About a year ago, I happened upon this statement about the Monitor in the Harvard Business Review – under the charming heading of “do things that don’t interest you”:

“Many things that end up” being meaningful, writes social scientist Joseph Grenny, “have come from conference workshops, articles, or online videos that began as a chore and ended with an insight. My work in Kenya, for example, was heavily influenced by a Christian Science Monitor article I had forced myself to read 10 years earlier. Sometimes, we call things ‘boring’ simply because they lie outside the box we are currently in.”

If you were to come up with a punchline to a joke about the Monitor, that would probably be it. We’re seen as being global, fair, insightful, and perhaps a bit too earnest. We’re the bran muffin of journalism.

But you know what? We change lives. And I’m going to argue that we change lives precisely because we force open that too-small box that most human beings think they live in.

_THE DATA_.

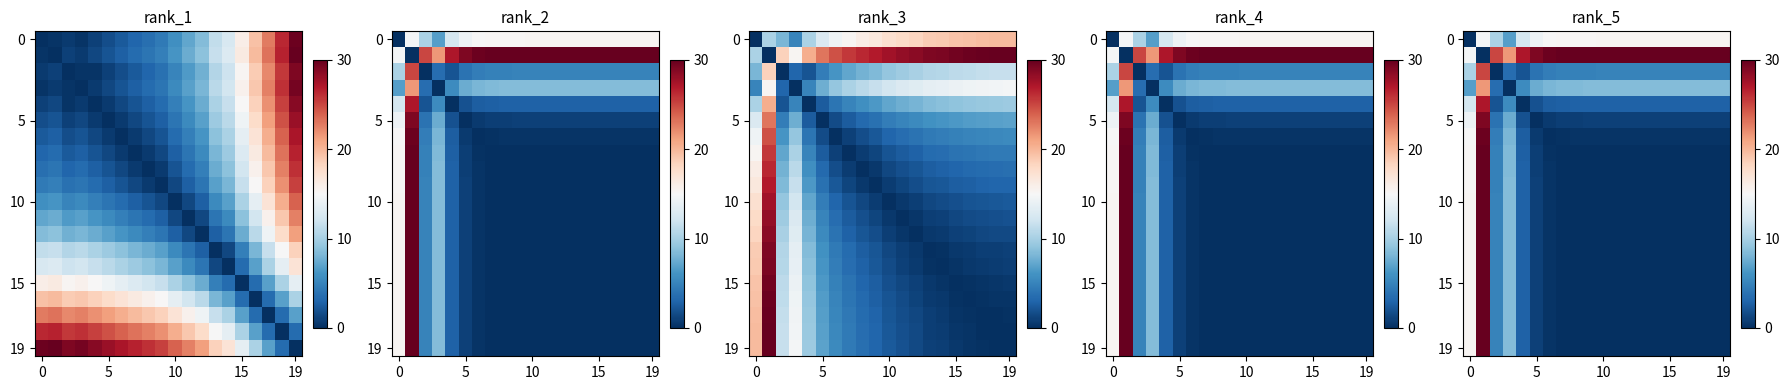

What is the total value across all series at 11?

63.0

_WORK REQUEST_. Pick up the passage about the Christian Science Monitor after its final sentence and keep writing it. The lines above come from a separate source.

_YOUR RESPONSE_.
The Monitor is a peculiar little publication that’s hard for the world to figure out. We’re run by a church, but we’re not only for church members and we’re not about converting people. We’re known as being fair even as the world becomes as polarized as at any time since the newspaper’s founding in 1908.

We have a mission beyond circulation, we want to bridge divides. We’re about kicking down the door of thought everywhere and saying, “You are bigger and more capable than you realize. And we can prove it.”